The potential of many Big Data projects is the ability to decipher and comprehend patterns within vast pools of information: to glean insight from data that is often highly proprietary or sensitive and which may come from one or more sources within or external to the organisations. Hadoop is clearly becoming the de facto platform for managing these types of projects, but the standard Apache Hadoop distribution is not built with much inherent security.

At the heart of Apache Hadoop is a Kerberos network authentication protocol that uses a database of its clients and their private keys. The private key is a large number known only to Kerberos and the client to which it belongs. In the case that the client is a user, the key is an encrypted password. Network services requiring authentication register with Kerberos, as do clients wishing to use those services.

Deployment Realities

However, managing a Kerberos key distribution system is actually a complex task. In some instances, in the haste to get a Hadoop-based Big Data proof of concept up and running, development teams will forego deploying a full Kerberos system. Although Kerberos is a good system on top of the Linux Pluggable Access Module, competent admins are still in short supply and the management overhead is often not factored into project plans.

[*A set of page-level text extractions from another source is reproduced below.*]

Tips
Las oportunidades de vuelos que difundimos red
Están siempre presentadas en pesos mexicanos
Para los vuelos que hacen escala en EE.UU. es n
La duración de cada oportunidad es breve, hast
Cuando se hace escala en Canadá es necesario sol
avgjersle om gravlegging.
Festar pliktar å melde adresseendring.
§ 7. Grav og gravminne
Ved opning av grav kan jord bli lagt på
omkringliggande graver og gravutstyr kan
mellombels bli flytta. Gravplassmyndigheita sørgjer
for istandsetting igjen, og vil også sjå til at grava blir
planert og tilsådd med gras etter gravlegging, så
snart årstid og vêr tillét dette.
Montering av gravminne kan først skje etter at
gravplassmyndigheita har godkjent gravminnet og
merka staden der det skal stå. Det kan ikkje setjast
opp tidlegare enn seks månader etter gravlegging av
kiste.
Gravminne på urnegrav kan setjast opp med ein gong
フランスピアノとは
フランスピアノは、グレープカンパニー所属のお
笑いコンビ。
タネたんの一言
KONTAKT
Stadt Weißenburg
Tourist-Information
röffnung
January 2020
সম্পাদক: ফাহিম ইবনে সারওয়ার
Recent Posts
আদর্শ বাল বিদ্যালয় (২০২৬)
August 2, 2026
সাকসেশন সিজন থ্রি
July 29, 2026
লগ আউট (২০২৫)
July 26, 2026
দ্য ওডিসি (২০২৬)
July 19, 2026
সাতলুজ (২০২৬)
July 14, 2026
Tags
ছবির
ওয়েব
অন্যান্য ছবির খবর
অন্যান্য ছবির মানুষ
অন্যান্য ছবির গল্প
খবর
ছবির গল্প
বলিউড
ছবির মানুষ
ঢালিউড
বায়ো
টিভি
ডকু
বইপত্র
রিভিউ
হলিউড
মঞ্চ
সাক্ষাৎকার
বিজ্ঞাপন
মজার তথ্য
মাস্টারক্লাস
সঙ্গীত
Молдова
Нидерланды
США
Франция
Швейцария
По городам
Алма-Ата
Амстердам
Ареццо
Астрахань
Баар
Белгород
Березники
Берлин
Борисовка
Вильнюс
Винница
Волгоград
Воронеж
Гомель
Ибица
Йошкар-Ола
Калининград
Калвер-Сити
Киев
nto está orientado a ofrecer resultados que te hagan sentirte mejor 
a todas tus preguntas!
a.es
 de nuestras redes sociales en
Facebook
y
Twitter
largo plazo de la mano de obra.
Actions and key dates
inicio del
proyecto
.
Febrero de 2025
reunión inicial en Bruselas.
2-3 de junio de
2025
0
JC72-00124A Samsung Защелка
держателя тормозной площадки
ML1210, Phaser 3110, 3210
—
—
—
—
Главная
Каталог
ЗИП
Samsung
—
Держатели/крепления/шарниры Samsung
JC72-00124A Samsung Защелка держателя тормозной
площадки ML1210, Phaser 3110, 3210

This complexity barrier means that the use of Kerberos in the context of Hadoop can be an issue for large enterprise and public sector IT administrators. As pointed out in a recent client advisory note by the highly respected Evaluator Group, “Login authentication is controlled by a centralised key distribution centre (KDC). Due to the way that Kerberos is architected, a different set of host keys will be required for every node in the Hadoop cluster… adding an additional layer of administrative complexity.”

Some enterprise distributions of Hadoop embed the control processes used by Kerberos directly into the management plane. This means that administrators can quickly adhere to baseline security control, and by integrating with the PAM (Pluggable Access Module), access to the cluster can utilise standard authentication servers and two factor methods that are prevalent across the wider enterprise security landscape.

However, as you look at the majority of advanced Hadoop installations, clusters are often segmented behind highly secure and dedicated networks. For the short term, this practice is likely to continue. Administrators of Hadoop clusters who are progressing into critical production environments should consider a Hadoop distribution that is building security into the very operating platform and not as an afterthought.

Best Practice Considerations

Another best practice consideration is the option to encrypt data as it travels from an external source and into the cluster. The recent disclosures around state sponsored spying highlighted the lack of intra-server encryption as a clear weakness of data in transit communication.

Another area to consider is the creation of policies to ensure only access to authorised users and security intelligence to validate and audit these policies. This last stage should be an ongoing process that ties into the wider InfoSec strategy. It is crucial that organisations bring Big Data projects into the same corporate governance and security controls as any other critical system.

The skills used to commission servers, applications and define access controls do not need to be discarded when deploying Hadoop. However, many organisations can benefit from training to refresh these long-standing skills for the Big Data era.

Having security and compliance as considerations early in the project cycle is an absolute must and selecting a Hadoop platform that has security built into the heart are the tenants of what we would consider as best practice.